■ Aim of the exercise ■
In the data below, which lines contain "many"? List them by copying each one.

'''

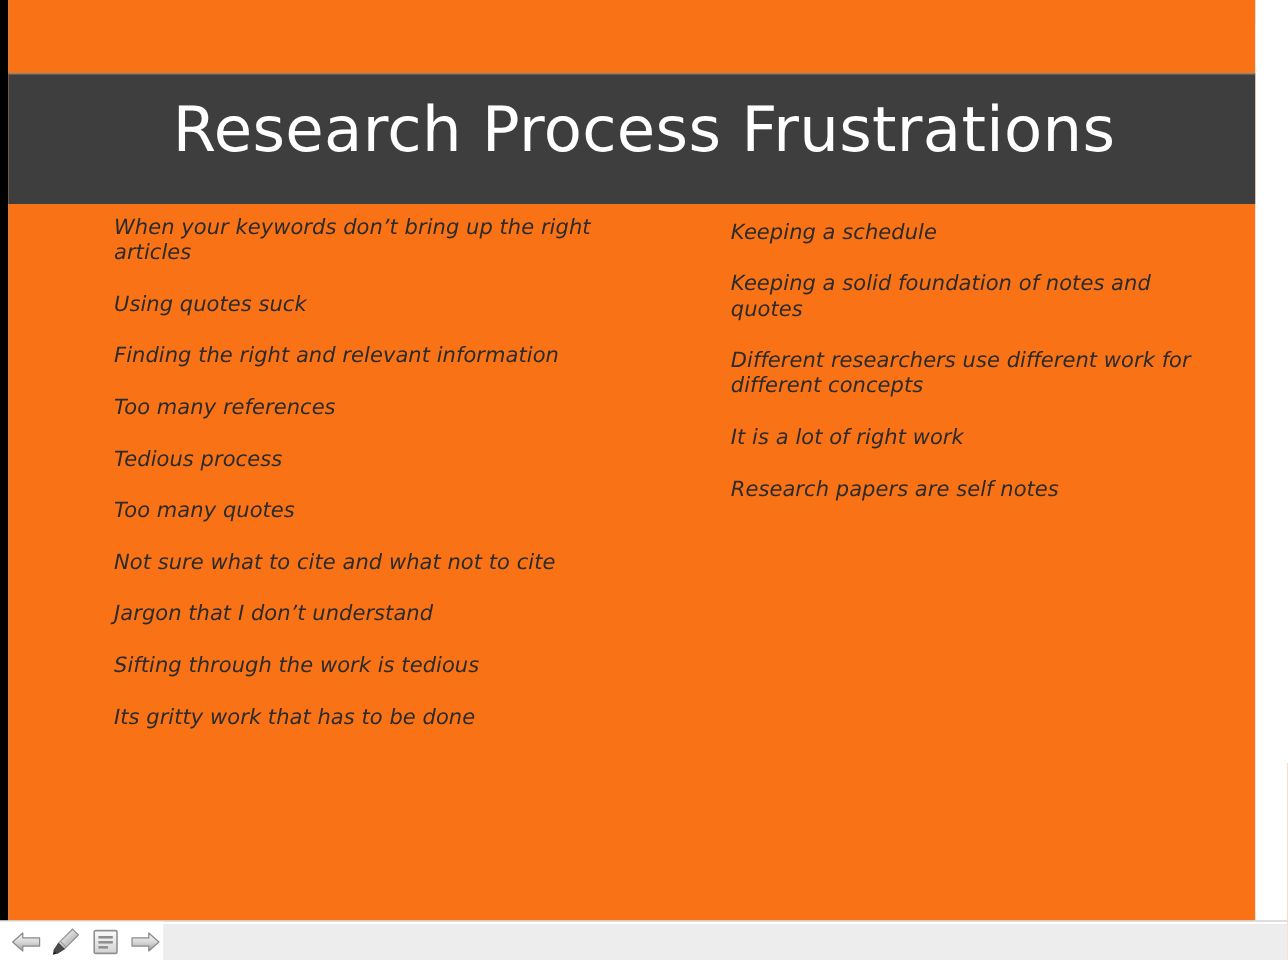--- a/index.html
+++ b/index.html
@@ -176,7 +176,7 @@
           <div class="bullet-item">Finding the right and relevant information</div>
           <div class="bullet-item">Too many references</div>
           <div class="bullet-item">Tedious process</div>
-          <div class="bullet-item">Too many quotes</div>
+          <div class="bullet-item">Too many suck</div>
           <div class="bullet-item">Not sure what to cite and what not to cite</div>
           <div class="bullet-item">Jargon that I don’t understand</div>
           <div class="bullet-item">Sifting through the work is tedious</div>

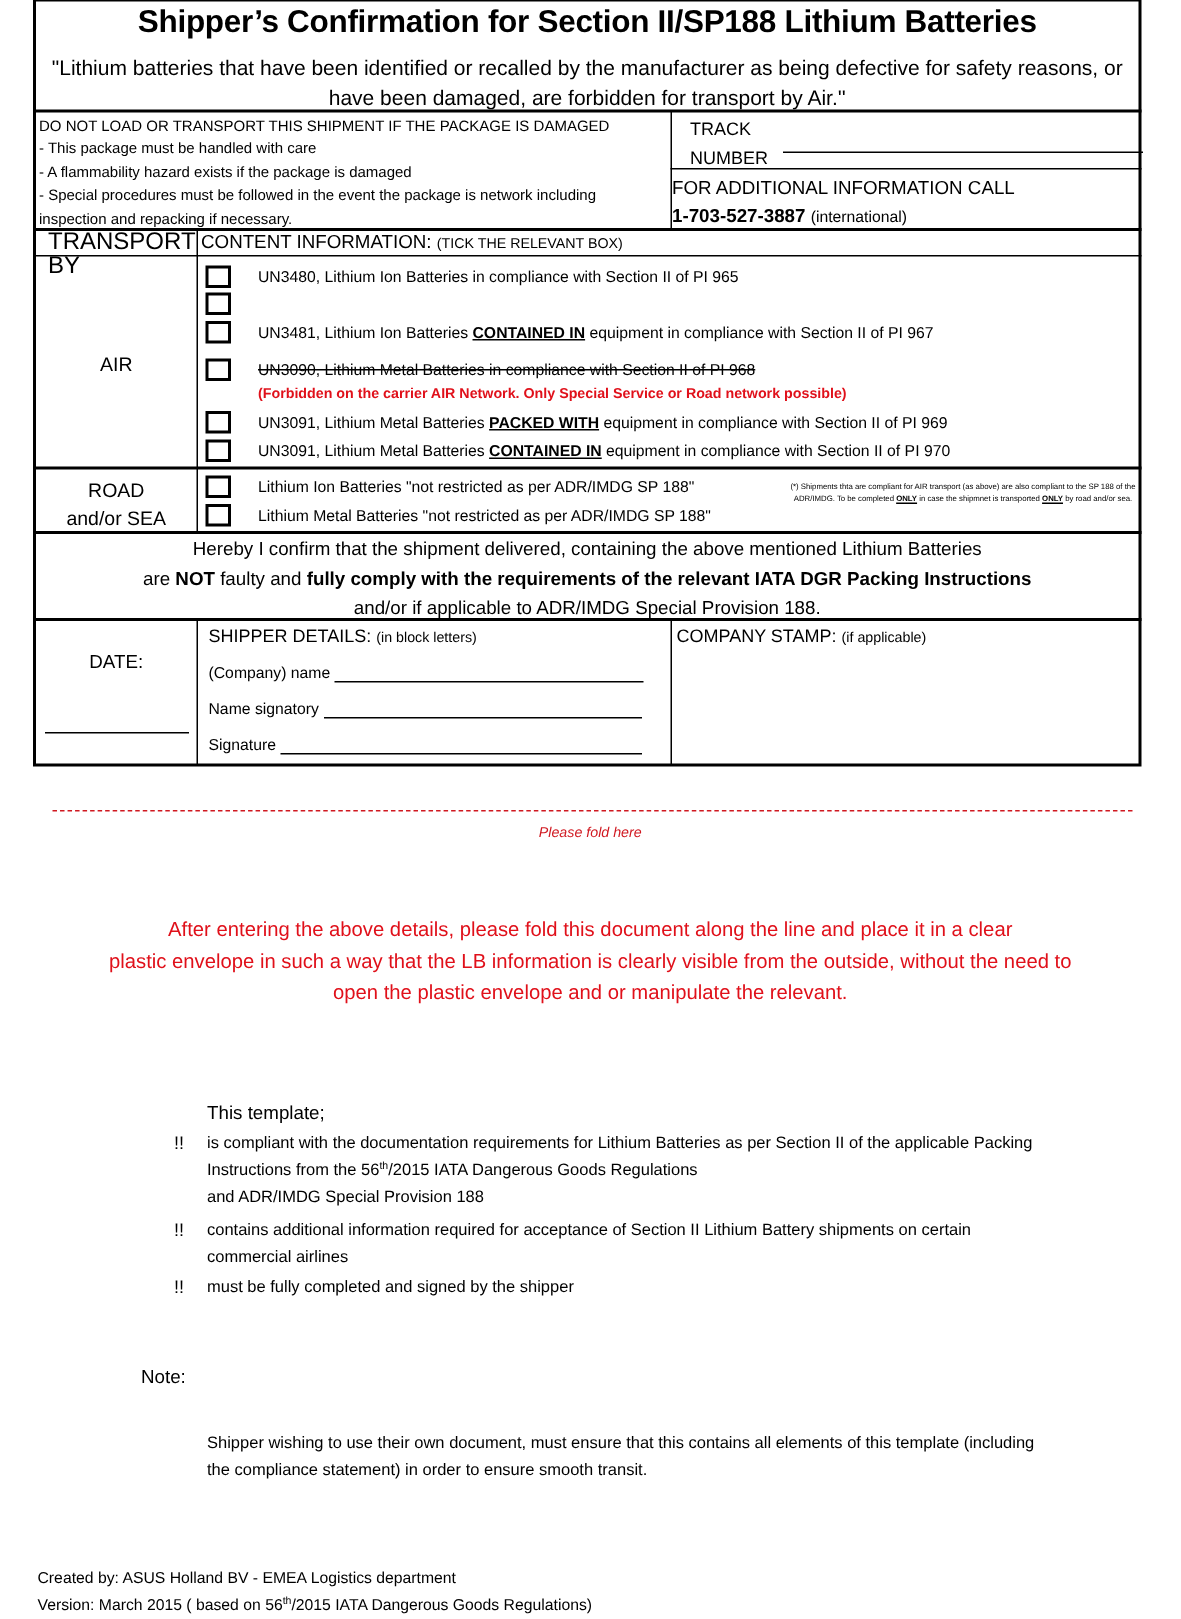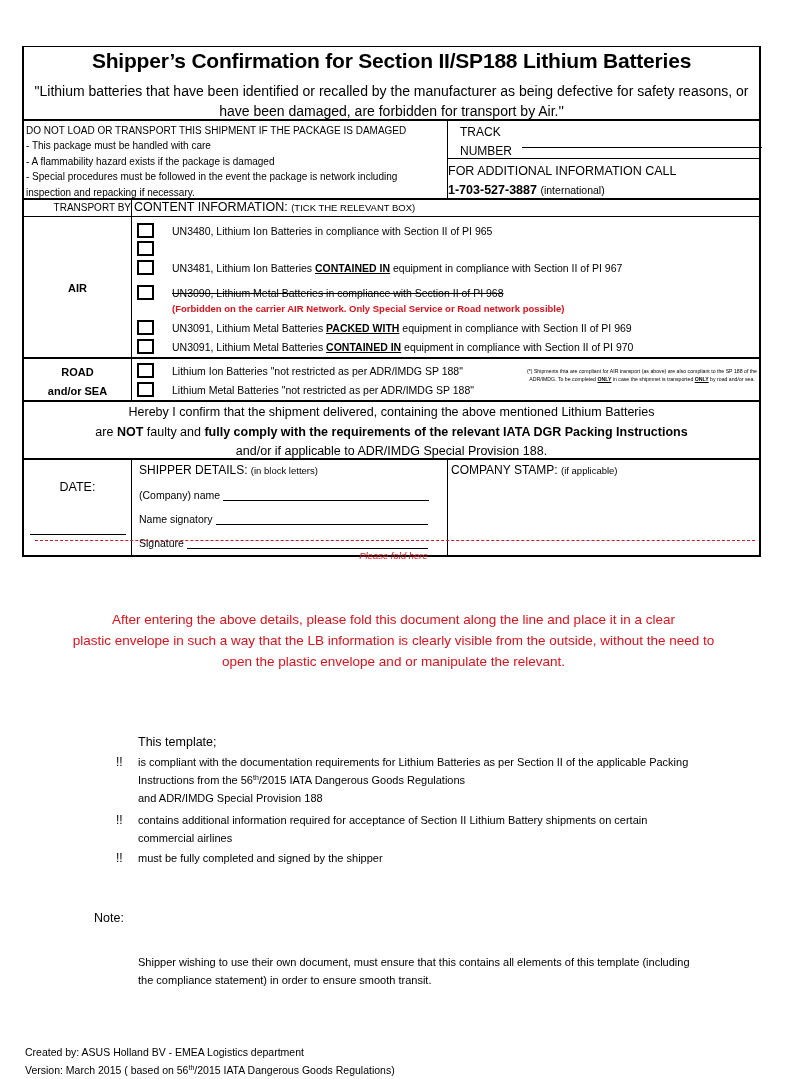--- a/index.html
+++ b/index.html
@@ -9,7 +9,7 @@
     overflow: hidden;
   }
   .abs { position: absolute; }
-  .form { position: absolute; left: 22px; top: 0; width: 739px; height: 511px; border: 2px solid #000; border-top: 1px solid #000; margin-top: 46px; }
+  .form { position: absolute; left: 22px; top: 0; width: 739px; height: 511px; border: 2px solid #000; border-top: 1px solid #000; }
   .hline { position: absolute; height: 0; border-top: 1px solid #000; }
   .hline.thick { border-top: 2px solid #000; }
   .vline { position: absolute; width: 0; border-left: 1px solid #000; }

'''

■ Response to this exercise ■
           <div class="bullet-item">Too many references</div>
-          <div class="bullet-item">Too many quotes</div>
+          <div class="bullet-item">Too many suck</div>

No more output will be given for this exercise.